Several organizations have adopted new policies and put other strategies into practice in an effort to decrease instances of sexual harassment. Ms. Christine McEntee, the executive director of the American Geophysical Union, testified that AGU is “extremely proud” that their policies define harassment, bullying, and discrimination as scientific misconduct. She stressed that improvement requires a community effort. She noted that AGU hopes that other organizations will adopt strong policies and shared that AGU is establishing an ethics resource center which will provide tools, resources, research, and training that can be used by the community. She commended the American Geosciences Institute and the American Astronomical Association as organizations that have already adopted equally-strict policies.
More than one witness cautioned against simply “slapping on a policy,” as Dr. Clancy put it. Kristina Larsen, an attorney with her own practice, noted the importance of considering what is causing women to feel uncomfortable before making a policy change, and recommended, “Don’t write a zero-tolerance policy until you are clear about what actions you won’t be tolerating.” However, Dr. Clancy was clear that policies put into place and effectively enforced reduce sexual harassment, and that it is necessary to create a climate of diversity, inclusion, and respect. Ms. Larsen corroborated, explaining that “People don’t change because they see the light; they change because they feel the heat.”

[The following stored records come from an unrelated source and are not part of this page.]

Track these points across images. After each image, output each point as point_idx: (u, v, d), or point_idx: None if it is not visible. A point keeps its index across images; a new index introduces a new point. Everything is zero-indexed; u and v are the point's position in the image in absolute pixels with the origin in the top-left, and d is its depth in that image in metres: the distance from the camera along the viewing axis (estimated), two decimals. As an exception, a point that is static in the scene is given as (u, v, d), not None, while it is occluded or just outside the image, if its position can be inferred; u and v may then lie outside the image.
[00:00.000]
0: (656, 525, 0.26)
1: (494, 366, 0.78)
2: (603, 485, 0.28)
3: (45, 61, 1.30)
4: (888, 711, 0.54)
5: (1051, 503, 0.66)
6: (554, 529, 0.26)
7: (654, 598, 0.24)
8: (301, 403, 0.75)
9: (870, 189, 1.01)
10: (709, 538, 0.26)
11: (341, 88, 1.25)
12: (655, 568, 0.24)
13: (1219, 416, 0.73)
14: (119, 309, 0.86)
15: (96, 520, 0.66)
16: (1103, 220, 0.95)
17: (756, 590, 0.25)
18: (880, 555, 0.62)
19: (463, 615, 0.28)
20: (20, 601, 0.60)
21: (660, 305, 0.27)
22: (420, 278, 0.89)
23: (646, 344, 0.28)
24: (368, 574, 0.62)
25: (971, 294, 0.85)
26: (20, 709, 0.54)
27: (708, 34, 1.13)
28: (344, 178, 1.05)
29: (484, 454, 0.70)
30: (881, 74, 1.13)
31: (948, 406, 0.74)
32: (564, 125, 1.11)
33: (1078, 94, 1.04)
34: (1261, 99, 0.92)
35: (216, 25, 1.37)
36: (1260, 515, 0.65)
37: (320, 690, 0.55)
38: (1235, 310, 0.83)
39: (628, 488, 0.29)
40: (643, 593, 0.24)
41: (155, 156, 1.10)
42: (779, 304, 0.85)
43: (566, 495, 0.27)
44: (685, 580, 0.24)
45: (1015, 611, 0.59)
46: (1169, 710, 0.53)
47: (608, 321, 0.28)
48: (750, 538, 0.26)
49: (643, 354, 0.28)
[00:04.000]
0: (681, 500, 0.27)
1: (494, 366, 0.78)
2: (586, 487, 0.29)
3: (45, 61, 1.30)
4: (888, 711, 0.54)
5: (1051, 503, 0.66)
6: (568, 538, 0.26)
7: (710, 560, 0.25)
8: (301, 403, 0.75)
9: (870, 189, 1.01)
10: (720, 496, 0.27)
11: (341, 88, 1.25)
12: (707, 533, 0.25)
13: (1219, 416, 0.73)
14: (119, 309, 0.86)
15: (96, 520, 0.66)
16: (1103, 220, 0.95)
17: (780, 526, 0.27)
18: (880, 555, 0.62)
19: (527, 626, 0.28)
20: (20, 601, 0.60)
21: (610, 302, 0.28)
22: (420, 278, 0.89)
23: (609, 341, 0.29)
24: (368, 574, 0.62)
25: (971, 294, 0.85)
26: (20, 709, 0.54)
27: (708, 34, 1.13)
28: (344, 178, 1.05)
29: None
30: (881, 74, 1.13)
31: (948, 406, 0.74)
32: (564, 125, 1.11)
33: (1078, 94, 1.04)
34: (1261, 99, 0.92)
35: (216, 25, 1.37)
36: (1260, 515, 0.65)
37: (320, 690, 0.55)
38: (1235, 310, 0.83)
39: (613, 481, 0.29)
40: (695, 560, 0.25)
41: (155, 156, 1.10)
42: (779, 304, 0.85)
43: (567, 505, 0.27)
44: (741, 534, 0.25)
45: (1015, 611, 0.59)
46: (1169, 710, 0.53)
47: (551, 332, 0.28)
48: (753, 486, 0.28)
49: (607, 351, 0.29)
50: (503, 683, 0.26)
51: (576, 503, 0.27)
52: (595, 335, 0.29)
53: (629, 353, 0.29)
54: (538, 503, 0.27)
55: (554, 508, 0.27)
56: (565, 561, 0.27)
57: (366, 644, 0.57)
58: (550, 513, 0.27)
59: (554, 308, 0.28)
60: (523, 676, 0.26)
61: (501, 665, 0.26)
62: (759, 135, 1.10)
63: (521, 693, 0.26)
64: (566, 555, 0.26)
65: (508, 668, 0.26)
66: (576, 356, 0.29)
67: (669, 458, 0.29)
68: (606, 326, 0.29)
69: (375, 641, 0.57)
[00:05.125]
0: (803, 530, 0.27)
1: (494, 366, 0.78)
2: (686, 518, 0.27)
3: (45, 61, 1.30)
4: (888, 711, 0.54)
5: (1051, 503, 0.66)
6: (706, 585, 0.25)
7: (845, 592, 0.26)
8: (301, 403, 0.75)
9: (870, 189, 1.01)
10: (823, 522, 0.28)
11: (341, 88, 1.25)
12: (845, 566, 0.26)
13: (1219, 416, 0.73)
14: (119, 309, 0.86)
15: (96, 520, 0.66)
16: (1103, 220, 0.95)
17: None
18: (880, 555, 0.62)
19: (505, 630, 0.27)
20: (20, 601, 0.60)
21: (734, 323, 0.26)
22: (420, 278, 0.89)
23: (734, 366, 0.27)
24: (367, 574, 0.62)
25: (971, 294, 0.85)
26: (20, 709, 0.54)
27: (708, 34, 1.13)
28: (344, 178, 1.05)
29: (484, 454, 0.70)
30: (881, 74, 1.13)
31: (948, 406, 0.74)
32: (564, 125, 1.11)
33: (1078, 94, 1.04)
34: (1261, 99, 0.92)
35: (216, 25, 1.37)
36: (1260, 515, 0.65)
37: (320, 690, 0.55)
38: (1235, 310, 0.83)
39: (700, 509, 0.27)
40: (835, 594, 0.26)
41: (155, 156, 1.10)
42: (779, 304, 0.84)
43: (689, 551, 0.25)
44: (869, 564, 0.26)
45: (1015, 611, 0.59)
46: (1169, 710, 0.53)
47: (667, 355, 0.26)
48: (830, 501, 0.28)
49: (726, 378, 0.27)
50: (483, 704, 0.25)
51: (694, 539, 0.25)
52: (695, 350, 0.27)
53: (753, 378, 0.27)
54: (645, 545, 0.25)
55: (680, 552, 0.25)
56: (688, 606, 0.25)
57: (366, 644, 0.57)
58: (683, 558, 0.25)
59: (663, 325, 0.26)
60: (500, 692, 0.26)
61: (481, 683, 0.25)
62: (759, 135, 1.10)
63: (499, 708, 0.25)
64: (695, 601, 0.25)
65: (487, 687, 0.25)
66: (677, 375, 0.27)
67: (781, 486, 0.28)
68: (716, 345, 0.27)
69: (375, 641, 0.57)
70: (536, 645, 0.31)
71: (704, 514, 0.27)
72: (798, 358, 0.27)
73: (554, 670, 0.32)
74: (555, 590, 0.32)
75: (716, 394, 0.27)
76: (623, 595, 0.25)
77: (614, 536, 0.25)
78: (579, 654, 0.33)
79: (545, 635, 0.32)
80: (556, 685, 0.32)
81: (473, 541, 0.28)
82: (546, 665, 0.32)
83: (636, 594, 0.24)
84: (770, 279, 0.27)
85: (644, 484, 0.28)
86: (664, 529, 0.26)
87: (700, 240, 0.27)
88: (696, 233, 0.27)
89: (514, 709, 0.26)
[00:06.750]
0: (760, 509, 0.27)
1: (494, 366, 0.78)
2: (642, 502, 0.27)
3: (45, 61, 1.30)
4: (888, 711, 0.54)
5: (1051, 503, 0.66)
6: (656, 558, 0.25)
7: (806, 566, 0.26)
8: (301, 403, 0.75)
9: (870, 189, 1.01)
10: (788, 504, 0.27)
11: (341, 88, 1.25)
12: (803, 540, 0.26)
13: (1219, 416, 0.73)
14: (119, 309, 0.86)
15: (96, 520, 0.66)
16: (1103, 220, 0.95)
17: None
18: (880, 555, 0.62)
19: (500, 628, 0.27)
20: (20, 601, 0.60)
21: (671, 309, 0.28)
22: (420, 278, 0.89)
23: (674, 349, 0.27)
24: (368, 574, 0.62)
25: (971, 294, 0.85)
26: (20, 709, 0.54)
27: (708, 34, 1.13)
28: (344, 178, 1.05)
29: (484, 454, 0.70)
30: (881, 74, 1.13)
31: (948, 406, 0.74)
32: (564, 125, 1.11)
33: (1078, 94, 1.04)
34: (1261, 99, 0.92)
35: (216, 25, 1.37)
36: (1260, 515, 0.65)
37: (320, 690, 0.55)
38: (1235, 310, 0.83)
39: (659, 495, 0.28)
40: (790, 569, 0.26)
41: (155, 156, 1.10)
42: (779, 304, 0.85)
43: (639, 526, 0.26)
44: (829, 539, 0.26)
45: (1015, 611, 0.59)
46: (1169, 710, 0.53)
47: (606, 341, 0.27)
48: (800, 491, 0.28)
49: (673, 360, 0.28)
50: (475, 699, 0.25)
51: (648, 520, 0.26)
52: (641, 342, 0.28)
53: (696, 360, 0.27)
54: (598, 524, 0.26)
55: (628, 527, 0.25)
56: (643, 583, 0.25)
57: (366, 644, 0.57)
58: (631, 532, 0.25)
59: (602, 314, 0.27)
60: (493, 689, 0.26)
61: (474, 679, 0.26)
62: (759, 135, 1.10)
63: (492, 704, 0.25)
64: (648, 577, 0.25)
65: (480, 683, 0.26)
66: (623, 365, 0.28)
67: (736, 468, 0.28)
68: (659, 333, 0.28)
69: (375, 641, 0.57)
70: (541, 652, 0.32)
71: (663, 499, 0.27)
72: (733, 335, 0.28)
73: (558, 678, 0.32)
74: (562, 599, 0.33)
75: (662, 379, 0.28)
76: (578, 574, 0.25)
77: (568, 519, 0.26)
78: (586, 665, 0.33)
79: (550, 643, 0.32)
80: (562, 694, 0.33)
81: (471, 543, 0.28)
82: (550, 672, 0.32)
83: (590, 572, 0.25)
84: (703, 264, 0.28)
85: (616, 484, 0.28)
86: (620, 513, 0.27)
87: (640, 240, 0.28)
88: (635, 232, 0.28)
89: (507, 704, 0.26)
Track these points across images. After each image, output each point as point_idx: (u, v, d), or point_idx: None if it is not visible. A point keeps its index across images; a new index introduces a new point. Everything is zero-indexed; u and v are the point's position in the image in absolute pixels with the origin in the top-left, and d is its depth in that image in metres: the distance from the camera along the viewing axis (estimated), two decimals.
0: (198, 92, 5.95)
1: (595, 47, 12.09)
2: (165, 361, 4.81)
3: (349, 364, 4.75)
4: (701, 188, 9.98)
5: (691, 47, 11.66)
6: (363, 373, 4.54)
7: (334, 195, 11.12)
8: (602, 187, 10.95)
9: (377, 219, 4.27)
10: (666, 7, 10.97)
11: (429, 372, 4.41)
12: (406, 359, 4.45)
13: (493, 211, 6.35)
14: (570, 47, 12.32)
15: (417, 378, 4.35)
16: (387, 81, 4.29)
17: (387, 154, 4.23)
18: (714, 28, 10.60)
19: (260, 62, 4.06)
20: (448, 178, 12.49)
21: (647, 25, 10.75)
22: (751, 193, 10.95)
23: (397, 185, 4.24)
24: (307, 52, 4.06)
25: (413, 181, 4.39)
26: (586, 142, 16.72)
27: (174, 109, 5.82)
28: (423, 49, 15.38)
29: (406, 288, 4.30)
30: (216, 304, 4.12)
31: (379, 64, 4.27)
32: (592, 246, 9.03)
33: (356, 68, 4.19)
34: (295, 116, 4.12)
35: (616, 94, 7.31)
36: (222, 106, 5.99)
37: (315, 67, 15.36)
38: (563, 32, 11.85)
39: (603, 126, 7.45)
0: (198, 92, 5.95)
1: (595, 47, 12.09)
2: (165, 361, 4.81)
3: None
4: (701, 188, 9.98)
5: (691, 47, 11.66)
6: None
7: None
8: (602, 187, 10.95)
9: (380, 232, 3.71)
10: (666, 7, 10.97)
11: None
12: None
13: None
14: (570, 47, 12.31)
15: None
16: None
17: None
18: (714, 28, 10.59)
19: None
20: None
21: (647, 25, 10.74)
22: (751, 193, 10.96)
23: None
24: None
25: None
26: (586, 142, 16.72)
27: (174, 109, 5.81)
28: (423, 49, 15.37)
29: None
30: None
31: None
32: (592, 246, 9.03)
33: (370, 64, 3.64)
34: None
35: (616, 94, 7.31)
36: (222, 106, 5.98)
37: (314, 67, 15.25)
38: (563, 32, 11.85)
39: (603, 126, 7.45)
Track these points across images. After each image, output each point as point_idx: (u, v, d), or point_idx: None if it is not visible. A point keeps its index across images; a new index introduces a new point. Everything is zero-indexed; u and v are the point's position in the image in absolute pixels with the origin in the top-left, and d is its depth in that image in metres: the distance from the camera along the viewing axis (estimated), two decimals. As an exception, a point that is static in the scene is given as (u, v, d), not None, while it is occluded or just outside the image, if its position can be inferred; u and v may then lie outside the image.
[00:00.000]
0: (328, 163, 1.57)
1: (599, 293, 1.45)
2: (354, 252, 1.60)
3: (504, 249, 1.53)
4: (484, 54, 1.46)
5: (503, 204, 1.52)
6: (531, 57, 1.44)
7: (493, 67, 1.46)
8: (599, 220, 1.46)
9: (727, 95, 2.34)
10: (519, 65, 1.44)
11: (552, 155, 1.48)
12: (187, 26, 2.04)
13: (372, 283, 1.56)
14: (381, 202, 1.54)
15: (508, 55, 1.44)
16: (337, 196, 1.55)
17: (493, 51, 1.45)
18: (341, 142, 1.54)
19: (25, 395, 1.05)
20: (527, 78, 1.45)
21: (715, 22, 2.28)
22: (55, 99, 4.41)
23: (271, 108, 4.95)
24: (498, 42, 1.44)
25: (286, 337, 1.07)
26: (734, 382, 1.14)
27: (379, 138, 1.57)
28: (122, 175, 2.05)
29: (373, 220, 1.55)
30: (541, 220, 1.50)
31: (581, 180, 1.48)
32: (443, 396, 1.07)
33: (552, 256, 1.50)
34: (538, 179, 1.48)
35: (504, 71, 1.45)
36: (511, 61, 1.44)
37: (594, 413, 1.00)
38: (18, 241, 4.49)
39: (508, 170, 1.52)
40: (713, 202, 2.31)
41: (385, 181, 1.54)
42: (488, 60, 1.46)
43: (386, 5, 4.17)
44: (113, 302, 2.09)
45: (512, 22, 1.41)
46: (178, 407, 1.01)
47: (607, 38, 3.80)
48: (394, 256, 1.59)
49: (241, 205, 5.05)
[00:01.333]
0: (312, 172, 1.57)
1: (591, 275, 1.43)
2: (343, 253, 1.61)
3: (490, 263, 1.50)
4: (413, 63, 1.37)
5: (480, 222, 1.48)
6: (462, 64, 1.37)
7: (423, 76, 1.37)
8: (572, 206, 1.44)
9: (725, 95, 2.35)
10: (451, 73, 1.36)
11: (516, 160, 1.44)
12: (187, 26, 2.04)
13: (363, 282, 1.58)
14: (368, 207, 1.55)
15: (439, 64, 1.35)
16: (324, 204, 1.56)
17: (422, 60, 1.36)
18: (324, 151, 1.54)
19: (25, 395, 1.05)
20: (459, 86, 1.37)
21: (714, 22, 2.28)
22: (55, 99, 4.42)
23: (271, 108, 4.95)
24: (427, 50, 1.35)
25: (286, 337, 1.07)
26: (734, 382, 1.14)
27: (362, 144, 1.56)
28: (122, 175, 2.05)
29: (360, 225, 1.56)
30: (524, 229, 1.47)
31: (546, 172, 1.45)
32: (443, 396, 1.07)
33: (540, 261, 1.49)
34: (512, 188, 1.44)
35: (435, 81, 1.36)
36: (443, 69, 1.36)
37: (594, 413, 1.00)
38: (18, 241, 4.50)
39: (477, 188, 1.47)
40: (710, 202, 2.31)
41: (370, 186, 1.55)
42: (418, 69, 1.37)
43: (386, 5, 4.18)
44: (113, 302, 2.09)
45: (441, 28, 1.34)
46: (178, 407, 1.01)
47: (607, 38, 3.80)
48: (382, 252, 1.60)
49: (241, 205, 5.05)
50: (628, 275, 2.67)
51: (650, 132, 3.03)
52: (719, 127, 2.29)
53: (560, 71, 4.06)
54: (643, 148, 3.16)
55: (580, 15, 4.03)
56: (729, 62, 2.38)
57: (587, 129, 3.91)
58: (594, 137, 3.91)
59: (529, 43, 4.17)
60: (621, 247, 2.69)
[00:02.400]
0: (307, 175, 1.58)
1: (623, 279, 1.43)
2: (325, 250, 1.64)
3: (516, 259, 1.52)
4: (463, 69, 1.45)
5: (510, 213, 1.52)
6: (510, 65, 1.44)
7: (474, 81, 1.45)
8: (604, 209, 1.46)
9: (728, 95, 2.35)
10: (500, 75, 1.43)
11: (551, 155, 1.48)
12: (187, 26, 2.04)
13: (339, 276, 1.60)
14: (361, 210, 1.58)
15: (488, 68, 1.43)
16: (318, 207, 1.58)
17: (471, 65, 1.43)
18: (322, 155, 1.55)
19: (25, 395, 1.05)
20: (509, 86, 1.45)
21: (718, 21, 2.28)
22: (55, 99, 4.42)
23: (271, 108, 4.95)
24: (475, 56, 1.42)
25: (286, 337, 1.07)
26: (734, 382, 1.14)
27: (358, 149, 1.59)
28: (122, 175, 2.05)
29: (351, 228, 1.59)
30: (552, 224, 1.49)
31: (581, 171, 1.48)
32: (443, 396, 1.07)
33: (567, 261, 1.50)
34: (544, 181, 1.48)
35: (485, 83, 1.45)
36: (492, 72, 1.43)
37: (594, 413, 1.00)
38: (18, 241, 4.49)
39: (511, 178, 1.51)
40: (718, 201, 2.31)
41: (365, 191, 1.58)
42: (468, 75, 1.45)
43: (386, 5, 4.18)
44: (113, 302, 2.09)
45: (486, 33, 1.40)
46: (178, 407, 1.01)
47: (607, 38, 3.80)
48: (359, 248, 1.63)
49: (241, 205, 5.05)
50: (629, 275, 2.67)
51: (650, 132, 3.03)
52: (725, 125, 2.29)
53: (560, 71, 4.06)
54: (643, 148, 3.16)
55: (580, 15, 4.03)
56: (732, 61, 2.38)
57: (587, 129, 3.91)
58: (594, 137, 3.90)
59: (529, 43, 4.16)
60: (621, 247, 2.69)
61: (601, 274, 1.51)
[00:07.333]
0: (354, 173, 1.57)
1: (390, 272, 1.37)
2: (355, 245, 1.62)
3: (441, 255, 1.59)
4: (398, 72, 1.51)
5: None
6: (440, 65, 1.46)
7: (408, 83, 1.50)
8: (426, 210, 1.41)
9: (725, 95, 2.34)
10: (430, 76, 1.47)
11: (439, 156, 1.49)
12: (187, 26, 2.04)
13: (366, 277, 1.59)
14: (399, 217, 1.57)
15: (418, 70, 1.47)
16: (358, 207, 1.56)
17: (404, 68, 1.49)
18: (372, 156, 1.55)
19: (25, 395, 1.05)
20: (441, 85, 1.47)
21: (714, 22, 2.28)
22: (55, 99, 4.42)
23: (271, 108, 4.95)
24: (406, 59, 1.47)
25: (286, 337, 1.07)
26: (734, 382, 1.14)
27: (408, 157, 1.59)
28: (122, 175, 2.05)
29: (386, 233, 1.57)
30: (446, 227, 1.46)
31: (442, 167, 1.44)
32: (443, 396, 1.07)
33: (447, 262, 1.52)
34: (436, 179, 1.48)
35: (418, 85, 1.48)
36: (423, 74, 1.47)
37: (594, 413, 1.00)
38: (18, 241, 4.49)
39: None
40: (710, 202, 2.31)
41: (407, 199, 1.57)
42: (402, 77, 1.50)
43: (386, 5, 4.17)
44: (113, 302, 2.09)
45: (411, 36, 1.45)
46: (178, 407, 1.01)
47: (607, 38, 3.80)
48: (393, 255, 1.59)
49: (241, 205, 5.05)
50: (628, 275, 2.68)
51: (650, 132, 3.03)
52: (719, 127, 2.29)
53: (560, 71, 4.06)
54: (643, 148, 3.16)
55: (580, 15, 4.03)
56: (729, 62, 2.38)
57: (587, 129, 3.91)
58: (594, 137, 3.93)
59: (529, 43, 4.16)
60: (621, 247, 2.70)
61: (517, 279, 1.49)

Other committee members questioning the witnesses expressed concern about the detrimental effects on the mental and physical health of women, and the threat that sexual harassment and subsequent attrition of women from the pipeline poses to scientific progress. Many cited the effects on the economy and the loss of talent and innovation as problems, and all were supportive of ensuring that the proper steps are taken to eradicate sexual harassment. Both the members of Congress and the witnesses are excited and determined to get more women into the STEM fields at a young age and to ensure that they are supported and protected throughout their education and careers.